Sejumlah pakar menilai kebijakan ini menyoroti kemampuan Taiwan dalam menerima budaya kaum migran, tapi sejumlah orang tua justru khawatir bahasa Inggris akan dikesampingkan. Seperti diketahui bahwa kaum migran dari Indonesia tidak sedikit jumlahnya yang saat ini mendiami sejumlah daerah di Taiwan.
Terkait kekhawatiran sejumlah orang dengan Bahasa Indonesia diungkapkan oleh Fimi Ciang, seorang perempuan asal Indonesia yang menikah dengan pria Taiwan selama 21 tahun terakhir. Ia masih ingat betul apa yang dikatakan ibu mertuanya ketika dia mencoba mengajari putrinya bahasa Indonesia.

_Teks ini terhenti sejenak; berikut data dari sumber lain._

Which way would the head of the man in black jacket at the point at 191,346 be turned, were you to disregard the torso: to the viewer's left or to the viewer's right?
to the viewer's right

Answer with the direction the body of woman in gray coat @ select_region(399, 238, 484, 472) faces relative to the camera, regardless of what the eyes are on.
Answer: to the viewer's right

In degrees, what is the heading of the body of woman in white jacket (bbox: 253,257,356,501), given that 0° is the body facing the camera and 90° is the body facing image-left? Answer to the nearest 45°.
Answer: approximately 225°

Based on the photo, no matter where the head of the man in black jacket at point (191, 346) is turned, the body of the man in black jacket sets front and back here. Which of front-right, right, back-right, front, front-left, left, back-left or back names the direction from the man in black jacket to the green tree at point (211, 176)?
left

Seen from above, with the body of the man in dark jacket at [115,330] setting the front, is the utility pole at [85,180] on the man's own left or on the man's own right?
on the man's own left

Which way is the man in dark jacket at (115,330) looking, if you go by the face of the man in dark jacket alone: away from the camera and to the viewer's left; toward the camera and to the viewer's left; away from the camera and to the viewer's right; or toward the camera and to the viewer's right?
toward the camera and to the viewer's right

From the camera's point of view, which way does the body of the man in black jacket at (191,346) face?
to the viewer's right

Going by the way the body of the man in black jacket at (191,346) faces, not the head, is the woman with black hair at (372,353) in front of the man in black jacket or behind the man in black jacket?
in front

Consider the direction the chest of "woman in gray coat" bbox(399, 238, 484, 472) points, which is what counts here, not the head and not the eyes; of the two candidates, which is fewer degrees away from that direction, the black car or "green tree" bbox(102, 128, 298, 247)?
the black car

"Ibu mertuaku berkata, 'Jangan ajari putrimu bahasa Indonesia!'," tutur Fimi kepada BBC Chinese dikutip NU Online, Senin (8/7) dari BBC News.
Pengalaman itu begitu membekas dalam ingatan Fimi, meski peristiwa tersebut sudah lama berlalu. "Setelah ibu mertuaku menyuruhku tidak mengajari anak-anak dengan bahasa asalku, aku tidak mengajari mereka lagi," ucap Fimi, yang pindah ke Taiwan untuk menikah saat baru berusia 19 tahun.
Tatkala Fimi tahu bahwa mulai Agustus mendatang pemerintah Taiwan akan mewajibkan murid-murid sekolah dasar untuk mempelajari salah satu dari tujuh bahasa, termasuk bahasa Indonesia, dia mengaku sangat bahagia karena "pemerintah mengakui kami".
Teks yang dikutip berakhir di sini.